Brilhantemente flagrada imaginação materializada no meu quieto credo, quando a vejo. Ahhh! Insiste-me a cortejar-me contando com meus medos mais profundos, mais sofridos e agudos em Mi. E que para mim, o que está sendo assim tão vanglorioso oposto de meus quereres tão intensos. Tensos. Pasmos auditivos incompreensíveis a uma mente sã. Longe de meus desejos a vejo tomar forma fora de minha mente, alimentada por ela mesma; esta lesma escura oriunda de minhas fobias.
Fraturo meus conhecimentos e minhas interjeições. Trinco minhas libras emotivas.
Rasgar-me-ia com todo efeito, se isso me refizesse. Meus olhos já não me dão certezas.
Ah! Demência aparece-me surpreendente e ajuda-me manter-me vivo. Compreendido compreensível. Auxilia-me a viver dentro desta caixa sem fronteira para a loucura. Que cura a alma mais saudável graças a psicose.
Tenha dó de minha alma. Tenha dó em Dó. Ohhh! Limpa-me a poeira e a fuligem das juntas imundas, corrompidas por mim mesmo. Respeita-me a impotência de fugir da demência a mim conflagrada nesta grande piada divina. Influi-me opção nesta imensidão fantasmagórica da qual se disfarça a vida. Joga-me insensibilidade para suportar a hostilidade que minha alma impõe-me sem misericórdia.
O mundo me é são, mas somente, quando eu não estou. Louco, quando de não doido, me disfarço. Primeiro ao último ato. Bem alto em Ré. Ééééé! De ré olhando-me o passado como se lá, em Lá, pudesse eu encontrar respostas para meu futuro, se o futuro fosse assim, fácil de encontrar. Oh! Loucura astuta e rastejante errante.
Ah! Sim, em Si, se pudesse ser assim. Só o Sol, em Sol, urra para a eternidade que ri. Ihihihih! De mim... Enquanto doente fico tentando ficar saudável. Enquanto choro tentando sorrir.
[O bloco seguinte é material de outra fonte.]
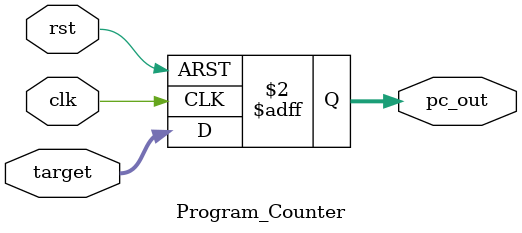
<source format=v>
`timescale 1ns / 1ps
module Program_Counter(
    input clk,
	 input rst,
	 input [15:0] target,
    output reg [15:0] pc_out
    );
	 	
	 always @(posedge clk or posedge rst)
		if(rst)begin
			pc_out <= 0;
		end
		else begin
			pc_out <= target;
	 end
	 
endmodule

</source>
Enquanto trabalho tentando dormir. Enquanto falho tentando acertar... Acertar a calda da serpente louca e perigosa da verdade.
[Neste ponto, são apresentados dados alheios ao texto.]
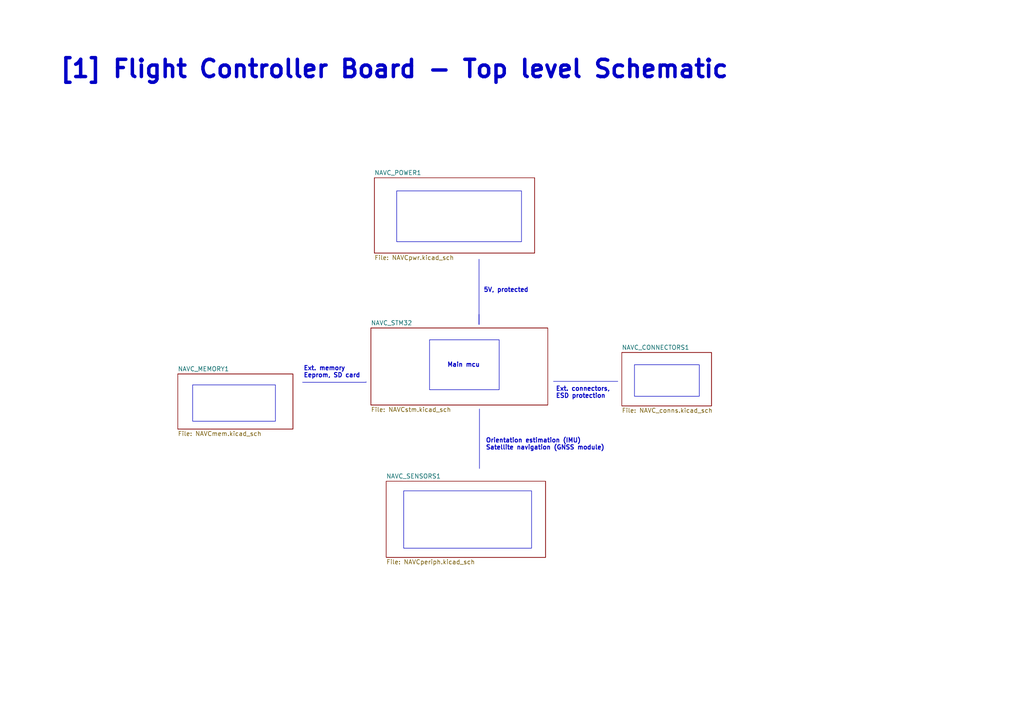
<source format=kicad_sch>
(kicad_sch (version 20230121) (generator eeschema)

  (uuid 0e18ab58-8b23-4aab-9a95-ec7cbf51ceb4)

  (paper "A4")

  (title_block
    (title "NAVIGATION CONTROL BLOCK SCHEM")
    (date "2023-09-30")
    (company "Adam Iwachów ")
  )

  


  (polyline (pts (xy 138.938 91.186) (xy 138.938 94.107))
    (stroke (width 0) (type default))
    (uuid 450ed109-3dc5-4529-ac4f-3ee8d6be2dfc)
  )
  (polyline (pts (xy 139.065 118.618) (xy 139.065 135.89))
    (stroke (width 0) (type default))
    (uuid 777e77a6-ba12-4dd8-98f1-da8634203b0b)
  )
  (polyline (pts (xy 138.938 75.184) (xy 138.938 94.107))
    (stroke (width 0) (type default))
    (uuid b52b22fc-f9cf-4579-8640-4b3b8f9c0913)
  )
  (polyline (pts (xy 160.528 110.617) (xy 179.197 110.617))
    (stroke (width 0) (type default))
    (uuid b5684000-6a26-45b4-b179-3231b977459b)
  )
  (polyline (pts (xy 87.757 110.871) (xy 106.172 110.871))
    (stroke (width 0) (type default))
    (uuid f487875b-ec94-4550-8c54-a9bdc2694b05)
  )
  (polyline (pts (xy 106.172 110.744) (xy 106.172 110.871))
    (stroke (width 0) (type default))
    (uuid f90e8c94-fb27-4fa0-88b7-69b8d05a1a78)
  )

  (rectangle (start 184.023 105.791) (end 202.819 114.935)
    (stroke (width 0) (type default))
    (fill (type none))
    (uuid 694dbf6d-8192-40d2-918f-ed90192292fa)
  )
  (rectangle (start 115.062 55.372) (end 151.257 70.104)
    (stroke (width 0) (type default))
    (fill (type none))
    (uuid b017b427-a010-4b17-9106-96fd1808b4f6)
  )
  (rectangle (start 55.88 111.633) (end 79.883 122.174)
    (stroke (width 0) (type default))
    (fill (type none))
    (uuid b6e08d96-bdf1-48d9-987b-dabc6afe0057)
  )
  (rectangle (start 117.094 142.367) (end 154.178 159.004)
    (stroke (width 0) (type default))
    (fill (type none))
    (uuid dc36fa22-ceeb-413b-ac6d-fd71fd5eac20)
  )
  (rectangle (start 124.587 98.552) (end 144.78 113.03)
    (stroke (width 0) (type default))
    (fill (type none))
    (uuid fcc147f3-33c7-41f1-9acf-a0f66662b5b2)
  )

  (text "Ext. memory \nEeprom, SD card\n" (at 88.011 109.728 0)
    (effects (font (size 1.27 1.27) bold) (justify left bottom))
    (uuid 0f1b36cc-d7b7-44ba-84ad-0203767a794c)
  )
  (text "[1] Flight Controller Board - Top level Schematic" (at 17.018 23.114 0)
    (effects (font (size 5 5) bold) (justify left bottom))
    (uuid 15fdd00f-966e-4ed6-bf14-475ff5df81b4)
  )
  (text "Orientation estimation (IMU) \nSatellite navigation (GNSS module) "
    (at 140.843 130.683 0)
    (effects (font (size 1.27 1.27) bold) (justify left bottom))
    (uuid 8972676a-c240-427f-89bb-850f8afca5cd)
  )
  (text "Main mcu \n" (at 129.667 106.68 0)
    (effects (font (size 1.27 1.27) bold) (justify left bottom))
    (uuid a4f8ac0a-2125-468e-b78e-700d601a6c3d)
  )
  (text "Ext. connectors, \nESD protection" (at 161.163 115.697 0)
    (effects (font (size 1.27 1.27) bold) (justify left bottom))
    (uuid b27e6f5b-0e0f-48e7-bd49-ccd96aaa88f6)
  )
  (text "5V, protected \n" (at 140.208 84.963 0)
    (effects (font (size 1.27 1.27) (thickness 0.254) bold) (justify left bottom))
    (uuid c085c2d1-1cd8-4c59-9a6c-49d8e31a894f)
  )

  (sheet (at 112.014 139.573) (size 46.228 22.098) (fields_autoplaced)
    (stroke (width 0.1524) (type solid))
    (fill (color 0 0 0 0.0000))
    (uuid 3210e911-3cf5-428f-b726-0637948c9262)
    (property "Sheetname" "NAVC_SENSORS1" (at 112.014 138.8614 0)
      (effects (font (size 1.27 1.27)) (justify left bottom))
    )
    (property "Sheetfile" "NAVCperiph.kicad_sch" (at 112.014 162.2556 0)
      (effects (font (size 1.27 1.27)) (justify left top))
    )
    (instances
      (project "SYSTEM_KONTROLI_LOTU"
        (path "/0e18ab58-8b23-4aab-9a95-ec7cbf51ceb4" (page "7"))
      )
    )
  )

  (sheet (at 107.569 95.123) (size 51.308 22.352) (fields_autoplaced)
    (stroke (width 0.1524) (type solid))
    (fill (color 0 0 0 0.0000))
    (uuid 687beb8b-28e8-475a-9282-0f10c2f07da0)
    (property "Sheetname" "NAVC_STM32 " (at 107.569 94.4114 0)
      (effects (font (size 1.27 1.27)) (justify left bottom))
    )
    (property "Sheetfile" "NAVCstm.kicad_sch" (at 107.569 118.0596 0)
      (effects (font (size 1.27 1.27)) (justify left top))
    )
    (instances
      (project "SYSTEM_KONTROLI_LOTU"
        (path "/0e18ab58-8b23-4aab-9a95-ec7cbf51ceb4" (page "2"))
      )
    )
  )

  (sheet (at 180.34 102.235) (size 26.035 15.494) (fields_autoplaced)
    (stroke (width 0.1524) (type solid))
    (fill (color 0 0 0 0.0000))
    (uuid 7bfe7fb2-78f0-4bdd-bed0-a2bfa52e899f)
    (property "Sheetname" "NAVC_CONNECTORS1" (at 180.34 101.5234 0)
      (effects (font (size 1.27 1.27)) (justify left bottom))
    )
    (property "Sheetfile" "NAVC_conns.kicad_sch" (at 180.34 118.3136 0)
      (effects (font (size 1.27 1.27)) (justify left top))
    )
    (instances
      (project "SYSTEM_KONTROLI_LOTU"
        (path "/0e18ab58-8b23-4aab-9a95-ec7cbf51ceb4" (page "9"))
      )
    )
  )

  (sheet (at 108.585 51.562) (size 46.482 21.844) (fields_autoplaced)
    (stroke (width 0.1524) (type solid))
    (fill (color 0 0 0 0.0000))
    (uuid 8de2e0c5-2cc7-48ee-bd75-782cc6873408)
    (property "Sheetname" "NAVC_POWER1" (at 108.585 50.8504 0)
      (effects (font (size 1.27 1.27)) (justify left bottom))
    )
    (property "Sheetfile" "NAVCpwr.kicad_sch" (at 108.585 73.9906 0)
      (effects (font (size 1.27 1.27)) (justify left top))
    )
    (instances
      (project "SYSTEM_KONTROLI_LOTU"
        (path "/0e18ab58-8b23-4aab-9a95-ec7cbf51ceb4" (page "8"))
      )
    )
  )

  (sheet (at 51.562 108.458) (size 33.401 16.002) (fields_autoplaced)
    (stroke (width 0.1524) (type solid))
    (fill (color 0 0 0 0.0000))
    (uuid 95b7735d-0700-4e28-a091-5dd09149c0ca)
    (property "Sheetname" "NAVC_MEMORY1" (at 51.562 107.7464 0)
      (effects (font (size 1.27 1.27)) (justify left bottom))
    )
    (property "Sheetfile" "NAVCmem.kicad_sch" (at 51.562 125.0446 0)
      (effects (font (size 1.27 1.27)) (justify left top))
    )
    (instances
      (project "SYSTEM_KONTROLI_LOTU"
        (path "/0e18ab58-8b23-4aab-9a95-ec7cbf51ceb4" (page "10"))
      )
    )
  )

  (sheet_instances
    (path "/" (page "1"))
  )
)

</source>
Verdade esta que desconheço por ser parte da mentira.
Mentira esta sendo a grande verdade da estúpida imperícia.
Faria melhor farsa se, sem disfarce, me destinasse tal máscara.
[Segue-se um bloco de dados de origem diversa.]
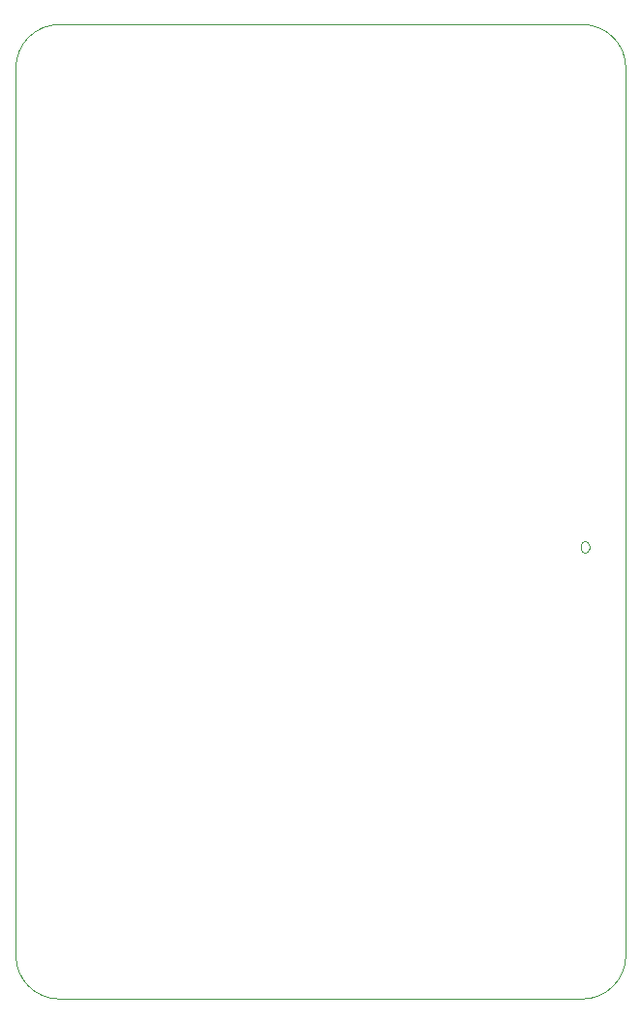
<source format=gbr>
%TF.GenerationSoftware,KiCad,Pcbnew,7.0.10*%
%TF.CreationDate,2024-02-12T03:45:48-06:00*%
%TF.ProjectId,HUB75-FPGA-Card,48554237-352d-4465-9047-412d43617264,rev?*%
%TF.SameCoordinates,Original*%
%TF.FileFunction,Profile,NP*%
%FSLAX46Y46*%
G04 Gerber Fmt 4.6, Leading zero omitted, Abs format (unit mm)*
G04 Created by KiCad (PCBNEW 7.0.10) date 2024-02-12 03:45:48*
%MOMM*%
%LPD*%
G01*
G04 APERTURE LIST*
%TA.AperFunction,Profile*%
%ADD10C,0.100000*%
%TD*%
%TA.AperFunction,Profile*%
%ADD11C,0.010000*%
%TD*%
G04 APERTURE END LIST*
D10*
X87630000Y-128905000D02*
X87630000Y-51435000D01*
X140970000Y-51435000D02*
X140970000Y-128905000D01*
X91440000Y-47625000D02*
X137160000Y-47625000D01*
X87630000Y-128905000D02*
G75*
G03*
X91440000Y-132715000I3810000J0D01*
G01*
X91440000Y-47625000D02*
G75*
G03*
X87630000Y-51435000I0J-3810000D01*
G01*
X140970000Y-51435000D02*
G75*
G03*
X137160000Y-47625000I-3810000J0D01*
G01*
X137160000Y-132715000D02*
X91440000Y-132715000D01*
X137160000Y-132715000D02*
G75*
G03*
X140970000Y-128905000I0J3810000D01*
G01*
D11*
%TO.C,J10*%
X137063500Y-93432000D02*
X137063500Y-93132000D01*
X137773500Y-93132000D02*
X137773500Y-93432000D01*
X137063500Y-93432000D02*
G75*
G03*
X137418500Y-93787000I355000J0D01*
G01*
X137418500Y-93787000D02*
G75*
G03*
X137773500Y-93432000I0J355000D01*
G01*
X137418500Y-92777000D02*
G75*
G03*
X137063500Y-93132000I0J-355000D01*
G01*
X137773500Y-93132000D02*
G75*
G03*
X137418500Y-92777000I-355000J0D01*
G01*
%TD*%
M02*

</source>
Em Fá. Ahhhh! Grita a insanidade perdendo força contra a escuridão de minha ignorante razão. São pensamento aparece-me tornando-me vão para a única escapatória deste mundo labiríntico.
E mais uma vez a mentira prevalece. Mais fácil de ser ‘entendida’, se tal palavra é a melhor alternativa de um possível adjetivo para isso. Sinto-me a matéria adormecer. Sinto meus dedos prenderem-se nas mãos. Sinto minha alma congelar-se dentro de minhas veias quentes. Sinto.
Ah! Loucura que me reaparece todos os dias quando volto a dormir. Meus olhos se abrem, os sons do mundo me chegam... Minha cabeça dói sonolenta enquanto suspiro profundamente e reconheço aquela canção infantil cantarolada por aquelas almas lá fora... Dó, Ré, Mi, Fá, Sol, Lá, Si...
E me levanto de meu leito.
Torno a fazer parte do sonho comunitário. Um mundo intolerante e aterrorizador na maioria das vezes. Onde não só os desejos dos bons tomam forma, como os dos perversos ganham força. Onde não somos nada além de uma insignificante voz sem personagem e peso, onde somos esquecidos por nós mesmos diante das pavorosas insanidades dos demais... E da reação de nossas próprias por estas condições.
Mas me acalmo, pois estou louco como todos, e voltarei a descansar a noite, no mundo real. Com paz e segurança, sobriedade e lucidez. Onde apenas o meu universo existe.